Mantra si Mandraguna

By , Selasa, 27 November 2012 | 18:16 WIB

Panggilan menjadi dukun biasanya diwarisi turun-temurun. “Ayah saya dukun,” kata Nergui, lalu menambahkan bahwa dia berusia 25 tahun saat menyadari bahwa dia pun memiliki kemampuan berkomunikasi dengan dunia roh. “Saya sudah 25 tahun melakukan ini, dan ada 23 roh yang dapat saya panggil.”

Pada era Soviet, semua agama, termasuk tradisi perdukunan, ditekan. Banyak dukun me­ninggal di kamp kerja paksa. “Dukun ke­nal­­an saya bernama Gombo tertangkap saat me­lakukan ritual dan dipenjarakan selama satu setengah tahun,” kata Nergui.

Saat Nergui sudah mulai praktik, masa terburuk pe­musnahan itu sudah berakhir, tetapi per­dukunan tetap dilarang, dan dukun harus praktik diam-diam. “Kami menyembunyikan agama kami agar tak punah,” katanya. “Ada dua tempat untuk melakukan ritual.

Pertama di rumah, dan biasanya ada yang duduk berjaga di samping pintu kalau-kalau ada orang datang. Tempat kedua tersembunyi di pegunungan. Lalu sekitar 1995, keadaan berubah, dan kami bisa praktik dengan bebas.” Memang, sekarang perdukunan mengalami kebangkitan di seluruh wilayah asal sejarahnya di Asia Tengah, Siberia, dan Mongolia—memuaskan kehausan spiritual setelah 70 tahun diwajibkan menganut ateisme.
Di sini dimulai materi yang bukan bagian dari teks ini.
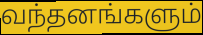
வந்தனங்களும்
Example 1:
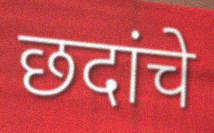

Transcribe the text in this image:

छदांचे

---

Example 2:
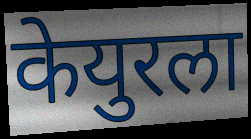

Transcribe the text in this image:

केयुरला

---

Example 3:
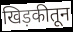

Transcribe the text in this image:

खिड़कीतून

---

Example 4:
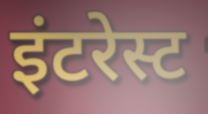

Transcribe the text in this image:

इंटरेस्ट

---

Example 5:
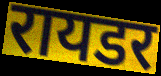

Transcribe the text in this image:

रायडर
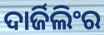
ଦାର୍ଜିଲିଂର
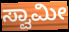
ಸ್ವಾಮೀ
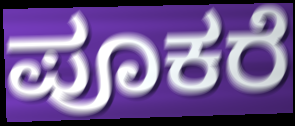
ಪೂಕರೆ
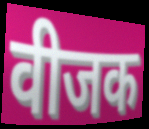
वीजक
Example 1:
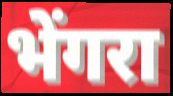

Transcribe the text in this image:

भेंगरा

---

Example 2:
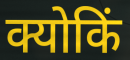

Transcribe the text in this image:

क्योकिं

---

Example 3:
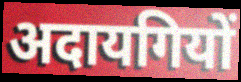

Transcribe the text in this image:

अदायगियों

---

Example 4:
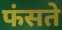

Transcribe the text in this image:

फंसते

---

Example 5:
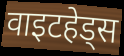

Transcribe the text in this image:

वाइटहेड्स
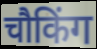
चौकिंग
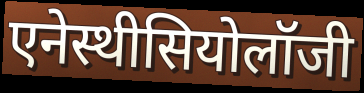
एनेस्थीसियोलॉजी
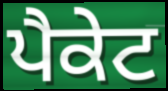
ਪੈਕੇਟ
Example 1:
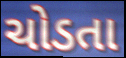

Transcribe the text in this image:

ચોડતા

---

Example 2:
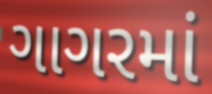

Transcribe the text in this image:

ગાગરમાં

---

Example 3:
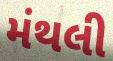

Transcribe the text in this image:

મંથલી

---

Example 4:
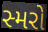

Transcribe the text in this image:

સ્મરો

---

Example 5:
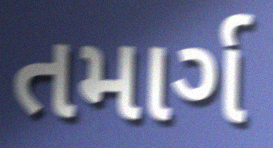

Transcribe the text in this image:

તમાર્ગ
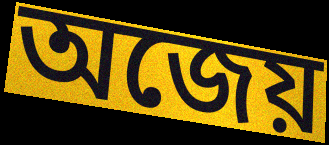
অজেয়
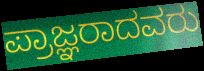
ಪ್ರಾಜ್ಞರಾದವರು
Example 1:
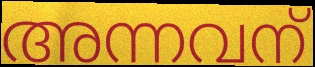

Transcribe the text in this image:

അന്നവന്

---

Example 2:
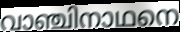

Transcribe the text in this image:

വാഞ്ചിനാഥനെ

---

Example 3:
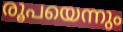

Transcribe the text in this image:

രൂപയെന്നും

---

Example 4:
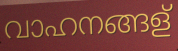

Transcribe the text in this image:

വാഹനങ്ങള്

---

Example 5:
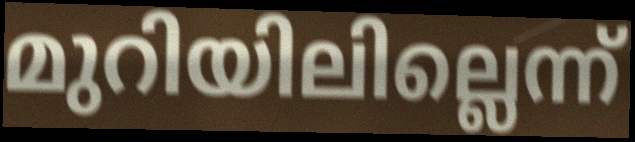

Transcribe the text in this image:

മുറിയിലില്ലെന്ന്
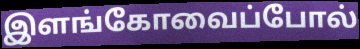
இளங்கோவைப்போல்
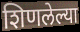
शिणलेल्या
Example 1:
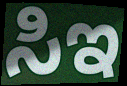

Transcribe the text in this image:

ಸಿಇ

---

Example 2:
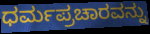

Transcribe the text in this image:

ಧರ್ಮಪ್ರಚಾರವನ್ನು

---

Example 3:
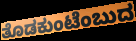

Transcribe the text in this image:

ತೊಡಕುಂಟೆಂಬುದ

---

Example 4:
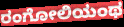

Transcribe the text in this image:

ರಂಗೋಲಿಯಂಥ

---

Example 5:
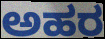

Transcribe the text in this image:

ಅಹರ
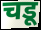
चडू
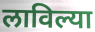
लाविल्या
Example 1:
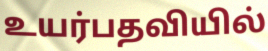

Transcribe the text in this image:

உயர்பதவியில்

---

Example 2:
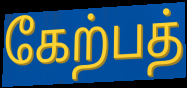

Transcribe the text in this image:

கேற்பத்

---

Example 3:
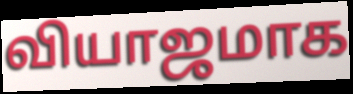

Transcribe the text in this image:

வியாஜமாக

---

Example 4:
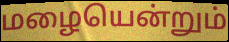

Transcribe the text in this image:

மழையென்றும்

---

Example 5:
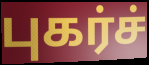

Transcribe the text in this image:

புகர்ச்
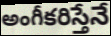
అంగీకరిస్తేనే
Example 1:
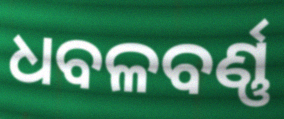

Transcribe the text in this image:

ଧବଳବର୍ଣ୍ଣ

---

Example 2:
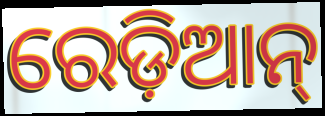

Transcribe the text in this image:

ରେଡ଼ିଆନ୍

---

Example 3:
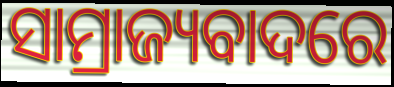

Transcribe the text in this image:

ସାମ୍ରାଜ୍ୟବାଦରେ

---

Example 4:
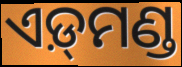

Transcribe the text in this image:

ଏଡ଼୍‌ମଣ୍ଡ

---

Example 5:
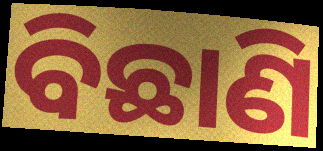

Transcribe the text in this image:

ବିଛାଣି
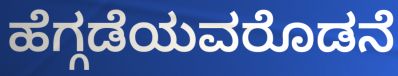
ಹೆಗ್ಗಡೆಯವರೊಡನೆ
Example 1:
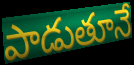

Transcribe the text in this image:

పాడుతూనే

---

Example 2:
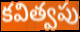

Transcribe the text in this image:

కవిత్వపు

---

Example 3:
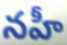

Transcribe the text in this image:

నహీ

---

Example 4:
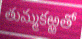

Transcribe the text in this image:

తుమ్మకఱ్ఱతో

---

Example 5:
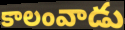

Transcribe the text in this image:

కాలంవాడు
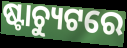
ଷ୍ଟାଚ୍ୟୁଟରେ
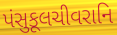
પંસુકૂલચીવરાનિ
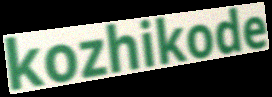
kozhikode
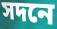
সদনে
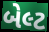
બેલ્ટ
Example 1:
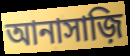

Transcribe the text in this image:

আনাসাজ়ি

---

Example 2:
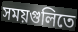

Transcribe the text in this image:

সময়গুলিতে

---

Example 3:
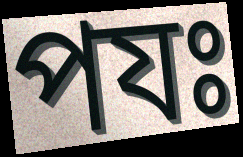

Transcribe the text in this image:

পযঃ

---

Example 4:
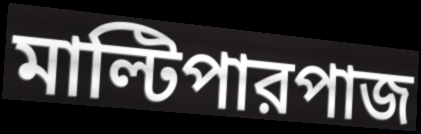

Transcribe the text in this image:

মাল্টিপারপাজ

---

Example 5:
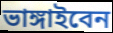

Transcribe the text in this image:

ভাঙ্গাইবেন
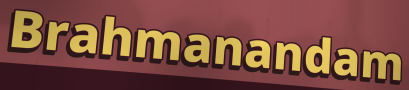
Brahmanandam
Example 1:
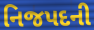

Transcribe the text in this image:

નિજપદની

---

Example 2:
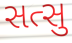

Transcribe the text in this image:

સત્સુ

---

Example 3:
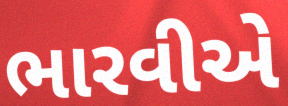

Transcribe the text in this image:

ભારવીએ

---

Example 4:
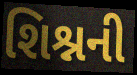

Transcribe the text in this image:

શિશ્નની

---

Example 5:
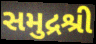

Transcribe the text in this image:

સમુદ્રશ્રી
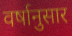
वर्षानुसार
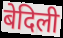
बेदिली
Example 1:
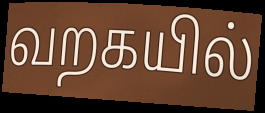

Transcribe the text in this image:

வறகயில்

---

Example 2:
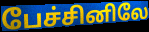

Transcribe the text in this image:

பேச்சினிலே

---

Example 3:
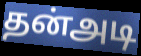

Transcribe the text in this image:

தன்அடி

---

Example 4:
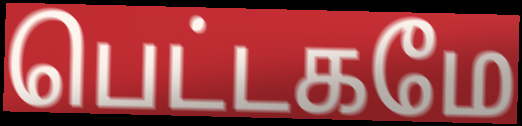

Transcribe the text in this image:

பெட்டகமே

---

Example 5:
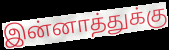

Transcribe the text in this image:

இன்னாத்துக்கு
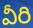
వీరి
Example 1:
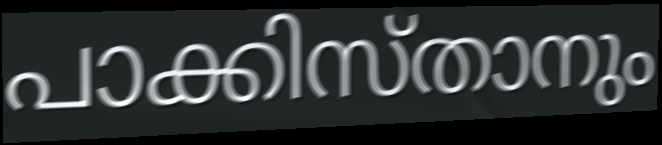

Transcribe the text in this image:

പാക്കിസ്താനും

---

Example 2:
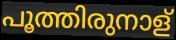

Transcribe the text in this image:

പൂത്തിരുനാള്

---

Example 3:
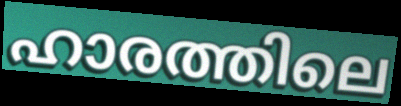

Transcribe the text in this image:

ഹാരത്തിലെ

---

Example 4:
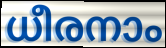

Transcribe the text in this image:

ധീരനാം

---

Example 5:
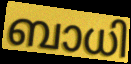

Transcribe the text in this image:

ബാധി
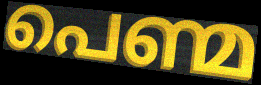
പെണ്മ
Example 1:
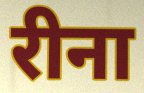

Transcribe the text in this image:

रीना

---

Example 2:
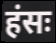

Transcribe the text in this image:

हंसः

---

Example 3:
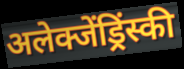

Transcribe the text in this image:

अलेक्जेंड्रिंस्की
Saat ini Nergui tampak kian muram, dan agak­nya dikuasai rasa duka mendalam. Per­dukun­an terutama mementingkan pe­la­yanan masya­rakat, katanya. “Saat menjadi du­kun, orang bertanggung jawab menjaga orang di se­kitar­nya.

” Itu beban psikologis yang be­rat, dan mungkin menjelaskan mengapa pe­nya­­lahgunaan alkohol tampaknya lazim di kalangan dukun. “Kadang kami harus melaku­kan hal-hal gelap,” katanya, lalu terdiam.!break!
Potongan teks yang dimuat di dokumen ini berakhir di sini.